In slab MPR, the slab can be gradually moved along the view axis in small increments by the user, so that the user sees a succession of images or frames projected from the volume data, where each frame relates to a projection through a slab occupying a location incrementally different from the previous slab. In use, a radiologist will “cine” or “scroll” the slab back and forth interactively. For example, in a CT scan of a human head, a radiologist might take several seconds to traverse the head from top to bottom or back to front, with the traverse involving several hundred frames. A typical technique for generating such image frames is casting a ray through the volume data set for each pixel in an image and sampling the volume data sets at a number of discrete points along each respective ray. If using MIP as the projection algorithm, for example, the maximum voxel value or interpolated value along the ray within the slab is then selected. The selected maximum sample or interpolated value within the slab is taken to be the pixel value associated with its respective ray.

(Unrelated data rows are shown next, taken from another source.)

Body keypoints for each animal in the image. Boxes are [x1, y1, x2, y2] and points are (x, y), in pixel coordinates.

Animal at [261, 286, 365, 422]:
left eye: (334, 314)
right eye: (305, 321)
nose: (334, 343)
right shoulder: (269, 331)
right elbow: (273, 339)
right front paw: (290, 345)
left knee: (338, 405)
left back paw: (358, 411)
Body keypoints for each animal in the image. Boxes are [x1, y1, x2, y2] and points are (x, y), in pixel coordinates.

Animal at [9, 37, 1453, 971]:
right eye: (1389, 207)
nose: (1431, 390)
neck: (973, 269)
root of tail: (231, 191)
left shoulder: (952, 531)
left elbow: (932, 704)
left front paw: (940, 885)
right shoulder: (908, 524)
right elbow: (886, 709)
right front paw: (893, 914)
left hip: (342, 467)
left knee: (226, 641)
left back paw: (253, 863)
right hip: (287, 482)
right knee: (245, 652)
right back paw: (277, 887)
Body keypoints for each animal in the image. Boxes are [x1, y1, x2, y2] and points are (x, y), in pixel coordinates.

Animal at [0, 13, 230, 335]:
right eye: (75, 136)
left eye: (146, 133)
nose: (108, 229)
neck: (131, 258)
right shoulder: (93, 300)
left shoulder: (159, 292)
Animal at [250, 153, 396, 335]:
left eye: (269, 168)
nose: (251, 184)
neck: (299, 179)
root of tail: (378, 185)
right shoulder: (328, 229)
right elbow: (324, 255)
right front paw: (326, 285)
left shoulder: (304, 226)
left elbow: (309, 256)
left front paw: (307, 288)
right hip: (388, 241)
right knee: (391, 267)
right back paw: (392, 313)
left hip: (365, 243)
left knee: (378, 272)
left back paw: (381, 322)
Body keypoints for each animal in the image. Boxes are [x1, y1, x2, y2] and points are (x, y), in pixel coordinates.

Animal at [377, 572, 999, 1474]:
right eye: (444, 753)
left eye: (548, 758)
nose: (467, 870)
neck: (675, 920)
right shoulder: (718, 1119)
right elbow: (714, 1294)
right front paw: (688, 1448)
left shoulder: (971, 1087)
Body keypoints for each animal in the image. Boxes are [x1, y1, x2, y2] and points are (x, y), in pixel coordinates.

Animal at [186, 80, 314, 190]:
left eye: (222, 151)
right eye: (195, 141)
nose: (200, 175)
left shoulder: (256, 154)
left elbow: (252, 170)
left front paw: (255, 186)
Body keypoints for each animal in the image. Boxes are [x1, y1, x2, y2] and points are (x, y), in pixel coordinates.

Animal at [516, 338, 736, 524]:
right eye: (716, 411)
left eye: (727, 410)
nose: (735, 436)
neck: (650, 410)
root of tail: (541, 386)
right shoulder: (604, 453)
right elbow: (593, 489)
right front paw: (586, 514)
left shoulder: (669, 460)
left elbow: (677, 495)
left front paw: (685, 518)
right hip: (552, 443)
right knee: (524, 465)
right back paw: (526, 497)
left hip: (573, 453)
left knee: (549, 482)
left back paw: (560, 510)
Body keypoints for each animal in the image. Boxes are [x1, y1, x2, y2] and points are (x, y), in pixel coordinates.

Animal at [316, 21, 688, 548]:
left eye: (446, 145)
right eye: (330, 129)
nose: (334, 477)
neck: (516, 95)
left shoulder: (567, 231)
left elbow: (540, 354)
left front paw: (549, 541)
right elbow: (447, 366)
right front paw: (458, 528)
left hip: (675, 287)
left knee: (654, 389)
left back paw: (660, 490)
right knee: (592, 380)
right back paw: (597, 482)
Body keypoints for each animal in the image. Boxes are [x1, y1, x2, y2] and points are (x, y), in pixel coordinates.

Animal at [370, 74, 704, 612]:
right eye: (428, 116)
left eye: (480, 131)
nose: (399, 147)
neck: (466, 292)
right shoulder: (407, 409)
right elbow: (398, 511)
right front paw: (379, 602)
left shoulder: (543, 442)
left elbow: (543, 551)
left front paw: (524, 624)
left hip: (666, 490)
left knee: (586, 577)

FIGS. 2a and 2b show examples of derived image sequences obtained from different forms of multiplanar reformatting (MPR) which is a kind of slab rendering. FIG. 2a shows parallel MPR. FIG. 2b shows cross-curve MPR.
FIG. 2a shows a parallel MPR example where two positional coordinates and three orientation angles of the sectioning plane are fixed, and the plane is moved along its normal vector in a cine action by varying parameter t, for example with the scroll wheel of a mouse. Typically there are minimum and maximum values for parameter t based on the data set. Different choices of position and orientation give rise to different parallel MPR sequences.
FIG. 2b shows a cross-curve MPR example where a curve is defined through the patient's body, usually corresponding with an anatomical structure such as a vessel. The plane is moved by varying parameter t so that a given point on the plane moves along the curve, and the other degrees of freedom are constrained so that the plane is perpendicular to the curve at the bound point. The boundary values for parameter t are limited to a particular length portion of the vessel, for example. Different curves result in different cross-curve MPR sequences.
Other examples of slab rendered derived image sequences useful in medical imaging include radial MPR sequences formed by rotating the sectioning plane around an axis; and local MPR sequences where a point on the sectioning plane is bound to a curve and the plane is constrained to be tangential to the curve at the bound point. Slab rendering can be computationally costly, and in particular is more costly for thicker slabs. Namely, if the whole volume is made up of ‘n×n×n’ voxels and the slab thickness is ‘m’ voxels, then generation of a set of 2D images of the whole volume when the slab increment equals one voxel will have a runtime O that scales with O(m×n^3).